Con I Saggi della perpendicolarità linguistica (Bibliopolis, pp. 212, € 25,00), Graziella Tonfoni, studiosa angloitaliana di fama internazionale e ricercatrice presso l’Università di Bologna, ha dato alle stampe un contributo interessante e innovativo per la nascita di un genere saggistico che sappia coinvolgere, a un livello sempre e solo alto di contenuti, il lettore. Il metodo tonfoniano prevede la nascita di una nuova disciplina ad hoc: la letteratura computazionale.
Qual è la ragione di tale necessità? Ovvero della fondazione di un nuovo metodo che si basa, come tra breve vedremo, sull’autocommento e sulla riscrittura, quasi ossessiva, del proprio materiale intellettuale, onde evitare dispersioni di senso e facili distorsioni contenutistiche? La ragione vale ancor di più perché è estremamente extraletteraria e risiede, per riprendere le parole della Tonfoni, nella constatazione della “reale perdita di sensibilità contestuale”, nello spiazzamento in cui si trova ogni lettore, immerso nel marasma di informazioni, bibliografiche e non, dell’era multimediale. Siamo, in altri termini, alle prese con l’era dell’eccesso e della superficialità, con l’era delle informazioni fluttuanti che minano ogni possibilità sistematica di ricerca profonda: a tutto ciò la Tonfoni intende “resistere” proponendo un modello fortemente propositivo, semanticamente condivisibile, in contrasto netto con l’arbitrarietà dell’interpretazione testuale.
Occorre, in altri termini, rifondare il genere saggistico, formattando il testo e rendendolo sempre più comprensibile attraverso un’operazione autentica di autoriscrittura, di autoesplicazione, in cui l’autochiosarsi diventa fondamentale per integrare con precisione la difficile materia trattata. La Tonfoni si schiera, pertanto, contro il labirinto testuale postmoderno, contro il voluttuoso autocompiacimento della perdita di puntelli, di ancore. Se la reale e “vera innovazione scientifica e letteraria risulta essere quindi proprio il sapersi riscrivere”, l’operazione scientifica, da oggettiva qual è, passa ad essere letteraria, entra nel campo dell’immaginario, e si trasforma in contributo artistico. Per questo motivo, la scienziata si adopera per offrire alla sua nuova disciplina ad alta precisione anche una dimensione specificamente estetica.

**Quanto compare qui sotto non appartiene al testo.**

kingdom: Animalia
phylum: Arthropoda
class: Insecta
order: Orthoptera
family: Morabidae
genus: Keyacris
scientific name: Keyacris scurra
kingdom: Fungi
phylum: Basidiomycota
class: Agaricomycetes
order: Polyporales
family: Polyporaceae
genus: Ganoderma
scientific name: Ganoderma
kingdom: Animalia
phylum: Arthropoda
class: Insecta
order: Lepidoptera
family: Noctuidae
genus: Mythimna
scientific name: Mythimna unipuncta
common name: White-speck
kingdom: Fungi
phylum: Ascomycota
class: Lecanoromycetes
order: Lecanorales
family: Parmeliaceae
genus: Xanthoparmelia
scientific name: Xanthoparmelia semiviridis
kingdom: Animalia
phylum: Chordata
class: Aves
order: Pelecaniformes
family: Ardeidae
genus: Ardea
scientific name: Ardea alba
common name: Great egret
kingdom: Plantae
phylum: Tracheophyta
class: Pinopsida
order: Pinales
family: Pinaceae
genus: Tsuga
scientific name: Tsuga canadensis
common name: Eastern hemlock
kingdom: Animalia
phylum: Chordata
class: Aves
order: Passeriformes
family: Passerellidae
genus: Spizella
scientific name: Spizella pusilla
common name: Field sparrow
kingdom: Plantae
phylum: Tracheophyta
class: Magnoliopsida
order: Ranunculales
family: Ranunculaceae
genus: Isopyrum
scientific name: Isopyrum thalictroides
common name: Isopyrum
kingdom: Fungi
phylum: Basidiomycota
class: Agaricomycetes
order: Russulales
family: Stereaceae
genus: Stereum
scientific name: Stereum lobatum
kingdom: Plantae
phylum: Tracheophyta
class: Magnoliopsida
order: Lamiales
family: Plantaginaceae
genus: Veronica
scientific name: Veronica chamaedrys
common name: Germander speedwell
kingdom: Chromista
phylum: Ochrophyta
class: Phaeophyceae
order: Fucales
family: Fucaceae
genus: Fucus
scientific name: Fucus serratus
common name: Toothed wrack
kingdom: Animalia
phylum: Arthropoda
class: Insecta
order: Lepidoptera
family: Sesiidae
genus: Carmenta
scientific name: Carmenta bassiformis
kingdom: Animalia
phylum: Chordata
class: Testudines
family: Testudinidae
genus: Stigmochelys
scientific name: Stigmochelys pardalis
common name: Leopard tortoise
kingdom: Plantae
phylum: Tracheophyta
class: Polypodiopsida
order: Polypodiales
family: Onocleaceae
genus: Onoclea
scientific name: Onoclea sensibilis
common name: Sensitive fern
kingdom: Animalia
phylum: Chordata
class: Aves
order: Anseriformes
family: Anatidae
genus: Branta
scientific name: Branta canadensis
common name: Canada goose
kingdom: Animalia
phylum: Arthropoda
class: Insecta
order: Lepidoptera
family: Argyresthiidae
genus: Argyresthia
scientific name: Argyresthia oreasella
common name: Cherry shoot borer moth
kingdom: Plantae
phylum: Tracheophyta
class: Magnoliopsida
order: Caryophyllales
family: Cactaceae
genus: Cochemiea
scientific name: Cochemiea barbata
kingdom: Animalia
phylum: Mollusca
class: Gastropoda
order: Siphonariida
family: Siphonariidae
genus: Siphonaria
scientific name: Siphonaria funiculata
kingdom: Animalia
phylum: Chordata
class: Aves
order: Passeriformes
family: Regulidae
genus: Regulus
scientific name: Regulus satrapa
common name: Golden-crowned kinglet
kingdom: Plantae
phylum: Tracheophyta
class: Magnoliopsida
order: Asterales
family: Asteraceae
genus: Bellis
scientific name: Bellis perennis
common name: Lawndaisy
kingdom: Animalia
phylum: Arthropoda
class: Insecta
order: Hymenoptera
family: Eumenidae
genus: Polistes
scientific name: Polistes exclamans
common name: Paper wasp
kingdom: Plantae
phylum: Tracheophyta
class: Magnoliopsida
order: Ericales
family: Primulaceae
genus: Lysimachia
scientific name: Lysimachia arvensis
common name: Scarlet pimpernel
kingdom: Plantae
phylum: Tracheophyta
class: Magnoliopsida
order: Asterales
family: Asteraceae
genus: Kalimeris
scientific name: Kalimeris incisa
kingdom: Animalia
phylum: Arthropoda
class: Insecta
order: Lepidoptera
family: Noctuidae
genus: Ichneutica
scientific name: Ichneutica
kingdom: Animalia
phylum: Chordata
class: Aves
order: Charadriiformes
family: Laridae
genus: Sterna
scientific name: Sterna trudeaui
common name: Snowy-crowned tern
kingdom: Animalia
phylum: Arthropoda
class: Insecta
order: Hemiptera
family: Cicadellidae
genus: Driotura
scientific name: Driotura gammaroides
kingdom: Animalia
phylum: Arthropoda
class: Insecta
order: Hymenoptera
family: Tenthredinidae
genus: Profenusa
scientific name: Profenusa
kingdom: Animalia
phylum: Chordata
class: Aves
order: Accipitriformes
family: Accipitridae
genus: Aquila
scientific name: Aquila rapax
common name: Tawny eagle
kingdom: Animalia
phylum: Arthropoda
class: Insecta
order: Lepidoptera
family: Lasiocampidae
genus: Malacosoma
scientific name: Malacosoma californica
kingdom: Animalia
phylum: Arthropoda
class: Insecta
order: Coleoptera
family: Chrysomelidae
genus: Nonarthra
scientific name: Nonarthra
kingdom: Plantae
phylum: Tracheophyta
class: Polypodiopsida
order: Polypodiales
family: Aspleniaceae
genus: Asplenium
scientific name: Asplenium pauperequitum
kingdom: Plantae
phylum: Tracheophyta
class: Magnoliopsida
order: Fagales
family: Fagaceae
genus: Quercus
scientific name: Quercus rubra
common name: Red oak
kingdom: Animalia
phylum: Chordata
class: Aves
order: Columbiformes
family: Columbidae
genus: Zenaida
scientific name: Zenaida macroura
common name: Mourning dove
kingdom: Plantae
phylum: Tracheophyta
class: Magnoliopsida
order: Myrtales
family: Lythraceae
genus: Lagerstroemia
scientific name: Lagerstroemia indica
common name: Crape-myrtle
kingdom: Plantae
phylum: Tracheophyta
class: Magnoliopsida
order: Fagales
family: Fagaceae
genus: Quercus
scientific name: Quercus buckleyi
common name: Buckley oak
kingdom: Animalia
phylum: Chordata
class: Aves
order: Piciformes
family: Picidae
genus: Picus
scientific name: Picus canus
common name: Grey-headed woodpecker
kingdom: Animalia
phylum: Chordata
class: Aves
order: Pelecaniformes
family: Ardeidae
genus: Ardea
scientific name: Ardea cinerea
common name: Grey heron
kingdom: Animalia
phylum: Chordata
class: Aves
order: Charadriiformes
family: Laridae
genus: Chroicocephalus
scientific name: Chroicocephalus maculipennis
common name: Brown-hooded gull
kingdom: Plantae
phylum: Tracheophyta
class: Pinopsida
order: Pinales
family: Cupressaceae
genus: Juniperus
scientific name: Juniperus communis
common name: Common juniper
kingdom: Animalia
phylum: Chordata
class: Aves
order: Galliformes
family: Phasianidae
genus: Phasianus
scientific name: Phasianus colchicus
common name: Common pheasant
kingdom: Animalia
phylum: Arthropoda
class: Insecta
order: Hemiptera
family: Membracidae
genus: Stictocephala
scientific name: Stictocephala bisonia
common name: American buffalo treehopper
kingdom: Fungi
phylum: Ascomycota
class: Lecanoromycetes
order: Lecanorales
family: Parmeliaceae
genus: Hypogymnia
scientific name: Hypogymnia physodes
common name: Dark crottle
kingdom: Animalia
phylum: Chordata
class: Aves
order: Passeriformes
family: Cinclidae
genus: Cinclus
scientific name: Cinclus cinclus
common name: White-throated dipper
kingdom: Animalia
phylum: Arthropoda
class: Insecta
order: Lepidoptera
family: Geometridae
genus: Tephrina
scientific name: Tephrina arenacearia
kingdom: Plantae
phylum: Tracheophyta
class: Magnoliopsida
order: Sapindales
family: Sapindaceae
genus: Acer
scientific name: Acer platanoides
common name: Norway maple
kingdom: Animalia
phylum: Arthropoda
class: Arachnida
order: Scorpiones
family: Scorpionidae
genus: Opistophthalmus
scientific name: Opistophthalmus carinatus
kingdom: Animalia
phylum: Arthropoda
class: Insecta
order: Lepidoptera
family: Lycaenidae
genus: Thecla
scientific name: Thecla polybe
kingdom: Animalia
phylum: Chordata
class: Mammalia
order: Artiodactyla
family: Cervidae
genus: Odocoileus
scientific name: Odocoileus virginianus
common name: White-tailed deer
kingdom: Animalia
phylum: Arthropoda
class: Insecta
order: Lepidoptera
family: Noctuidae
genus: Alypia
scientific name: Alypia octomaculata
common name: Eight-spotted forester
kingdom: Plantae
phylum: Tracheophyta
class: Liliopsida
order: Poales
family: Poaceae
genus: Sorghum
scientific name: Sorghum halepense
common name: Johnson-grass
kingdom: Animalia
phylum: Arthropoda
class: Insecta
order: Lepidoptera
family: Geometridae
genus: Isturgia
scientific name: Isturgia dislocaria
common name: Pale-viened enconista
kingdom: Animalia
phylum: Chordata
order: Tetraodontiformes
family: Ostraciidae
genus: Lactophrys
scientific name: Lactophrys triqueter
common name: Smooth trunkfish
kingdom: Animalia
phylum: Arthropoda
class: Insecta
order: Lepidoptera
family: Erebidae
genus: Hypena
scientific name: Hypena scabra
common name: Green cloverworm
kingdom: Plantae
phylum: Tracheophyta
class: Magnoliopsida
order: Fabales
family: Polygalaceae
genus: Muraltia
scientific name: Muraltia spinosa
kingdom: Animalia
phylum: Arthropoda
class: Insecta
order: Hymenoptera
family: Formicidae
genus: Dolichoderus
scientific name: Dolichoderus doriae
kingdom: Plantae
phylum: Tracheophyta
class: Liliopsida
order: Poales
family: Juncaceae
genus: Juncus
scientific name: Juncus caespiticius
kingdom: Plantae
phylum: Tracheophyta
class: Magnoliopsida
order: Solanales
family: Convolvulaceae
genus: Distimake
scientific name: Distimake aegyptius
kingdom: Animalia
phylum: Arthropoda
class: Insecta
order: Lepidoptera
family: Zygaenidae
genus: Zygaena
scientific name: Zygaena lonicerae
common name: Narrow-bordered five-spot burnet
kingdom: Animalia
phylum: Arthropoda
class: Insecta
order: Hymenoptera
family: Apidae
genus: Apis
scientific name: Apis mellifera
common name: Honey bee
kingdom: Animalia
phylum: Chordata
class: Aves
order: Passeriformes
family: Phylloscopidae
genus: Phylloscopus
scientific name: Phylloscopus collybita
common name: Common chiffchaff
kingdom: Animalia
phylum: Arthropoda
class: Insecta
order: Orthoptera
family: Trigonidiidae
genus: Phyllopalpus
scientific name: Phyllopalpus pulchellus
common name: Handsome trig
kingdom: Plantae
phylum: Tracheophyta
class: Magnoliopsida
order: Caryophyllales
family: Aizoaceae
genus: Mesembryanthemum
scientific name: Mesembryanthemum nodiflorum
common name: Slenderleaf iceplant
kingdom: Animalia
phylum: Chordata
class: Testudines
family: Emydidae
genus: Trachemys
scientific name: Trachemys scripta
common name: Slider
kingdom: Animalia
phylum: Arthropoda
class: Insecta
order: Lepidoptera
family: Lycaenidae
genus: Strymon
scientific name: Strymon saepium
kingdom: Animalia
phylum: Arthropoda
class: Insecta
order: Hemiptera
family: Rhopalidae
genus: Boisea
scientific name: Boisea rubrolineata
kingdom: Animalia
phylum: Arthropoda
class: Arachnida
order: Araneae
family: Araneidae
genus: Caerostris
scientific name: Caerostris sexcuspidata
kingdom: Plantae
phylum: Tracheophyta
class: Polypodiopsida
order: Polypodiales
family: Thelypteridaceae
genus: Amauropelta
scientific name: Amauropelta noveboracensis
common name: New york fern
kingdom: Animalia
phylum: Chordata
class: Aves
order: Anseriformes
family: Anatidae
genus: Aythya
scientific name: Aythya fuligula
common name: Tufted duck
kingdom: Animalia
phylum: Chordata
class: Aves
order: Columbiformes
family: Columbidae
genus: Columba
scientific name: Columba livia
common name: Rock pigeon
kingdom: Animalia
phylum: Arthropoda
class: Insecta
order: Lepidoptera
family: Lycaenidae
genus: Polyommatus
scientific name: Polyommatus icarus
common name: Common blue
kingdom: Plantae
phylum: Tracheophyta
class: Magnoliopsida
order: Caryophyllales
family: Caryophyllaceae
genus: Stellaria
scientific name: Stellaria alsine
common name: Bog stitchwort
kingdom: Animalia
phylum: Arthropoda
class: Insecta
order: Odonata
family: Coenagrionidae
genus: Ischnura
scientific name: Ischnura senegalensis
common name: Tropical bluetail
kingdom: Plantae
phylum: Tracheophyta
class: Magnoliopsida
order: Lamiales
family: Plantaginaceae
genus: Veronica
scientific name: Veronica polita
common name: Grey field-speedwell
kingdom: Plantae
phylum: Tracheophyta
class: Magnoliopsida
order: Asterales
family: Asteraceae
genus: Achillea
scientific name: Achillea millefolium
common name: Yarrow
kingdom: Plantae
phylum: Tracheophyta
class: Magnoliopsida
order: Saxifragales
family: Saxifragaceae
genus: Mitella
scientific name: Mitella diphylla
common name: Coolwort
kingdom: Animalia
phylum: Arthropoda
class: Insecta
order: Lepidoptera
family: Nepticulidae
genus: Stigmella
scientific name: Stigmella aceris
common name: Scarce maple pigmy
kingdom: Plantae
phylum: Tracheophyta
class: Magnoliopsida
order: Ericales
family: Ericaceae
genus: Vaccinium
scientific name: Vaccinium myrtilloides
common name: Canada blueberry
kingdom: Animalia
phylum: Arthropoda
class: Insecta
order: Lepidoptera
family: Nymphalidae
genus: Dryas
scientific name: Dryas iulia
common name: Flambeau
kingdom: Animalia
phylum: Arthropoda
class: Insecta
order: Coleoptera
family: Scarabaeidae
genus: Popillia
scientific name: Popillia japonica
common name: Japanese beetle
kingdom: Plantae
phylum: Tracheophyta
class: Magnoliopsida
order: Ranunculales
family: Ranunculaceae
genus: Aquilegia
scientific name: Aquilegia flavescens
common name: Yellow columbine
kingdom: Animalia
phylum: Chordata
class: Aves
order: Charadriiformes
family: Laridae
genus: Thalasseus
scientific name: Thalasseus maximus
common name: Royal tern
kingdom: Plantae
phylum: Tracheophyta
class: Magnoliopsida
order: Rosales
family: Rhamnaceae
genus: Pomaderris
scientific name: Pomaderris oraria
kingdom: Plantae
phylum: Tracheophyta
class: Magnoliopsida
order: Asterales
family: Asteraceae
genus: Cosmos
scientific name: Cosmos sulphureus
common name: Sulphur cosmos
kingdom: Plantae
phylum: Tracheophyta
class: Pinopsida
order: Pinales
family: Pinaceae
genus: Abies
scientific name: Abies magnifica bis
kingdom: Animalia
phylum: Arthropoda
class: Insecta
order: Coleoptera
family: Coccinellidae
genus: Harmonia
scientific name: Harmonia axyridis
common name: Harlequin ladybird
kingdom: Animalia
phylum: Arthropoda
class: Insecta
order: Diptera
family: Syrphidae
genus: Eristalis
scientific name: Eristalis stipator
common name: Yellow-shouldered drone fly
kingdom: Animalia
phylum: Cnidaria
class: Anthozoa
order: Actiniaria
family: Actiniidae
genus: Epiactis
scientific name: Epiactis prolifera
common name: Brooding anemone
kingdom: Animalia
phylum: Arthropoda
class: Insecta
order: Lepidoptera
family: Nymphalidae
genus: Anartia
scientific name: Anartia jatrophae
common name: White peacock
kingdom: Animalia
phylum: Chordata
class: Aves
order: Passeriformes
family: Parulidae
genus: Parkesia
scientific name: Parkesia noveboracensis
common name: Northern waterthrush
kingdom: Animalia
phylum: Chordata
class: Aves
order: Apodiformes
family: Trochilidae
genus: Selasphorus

Commentando la proposta tonfoniana, Laeng ha parlato di primo esperimento di scrittura “olografica”, ovvero di scrittura pluridimensionale connessa a più livelli di contenuto e senso. Seguendo questa direzione diviene possibile capire in che modo la letteratura computazionale favorisca la nascita di un nuovo tipo di scrittore rigorosamente postmoderno: il progettista testuale è unico e solo nell’opera di autocritica della sua opera, non può essere tradotto, può scendere a patti con un curatore ma è l’unico a conoscere le relazioni e i livelli di significazione del proprio testo riformattato e rivisto. La letteratura computazionale, in questo senso, nasce e muore con Graziella Tonfoni. E si propone come modello di scelta individuale.
Ascoltiamo ancora le parole della studiosa: “Lo stile progettato e praticato dalla medesima autrice implica operazioni di elaboratissimo ampliamento delle valenze significative di ogni elemento e singolo segmento della frase, tali da rendere plausibile, e quindi pienamente verificabile, che una unica progettista testuale, ovvero scrittrice, componga un testo apparentemente lineare che attraverso fenomeni di riflessione e rifrazione semantica, può essere letto da tre tipologie di lettori differenti, i quali ricavano ed evincono a partire dalla stessa costruzione sintattica tre livelli di significazione diversi, che scorrono paralleli a seconda del diverso oggetto e trama che ognuno si attende il testo debba contenere, in relazione a differenziati contesti comunicativi, predefiniti, senza interferenze”.
Graziella Tonfoni sta per dare alle stampe, fra l’altro, un’applicazione diretta della letteratura computazionale, un vero e proprio “Romanzo Testuale”, che glossato, commentato, autoriscritto e riposto su vari livelli ermeneutici da un apposito curatore, dia senso e importanza a una disciplina fortemente soggettiva, che vale come metodo gnoseologico nell’orizzonte della pratica scrittoria singola, anche se è fortemente auspicabile un orientamento di pensiero che ritrovi nella scrittura una mappa del sapere acquisito e una nuova possibilità espressiva.
L’immagine: la copertina de I Saggi della perpendicolarità linguistica.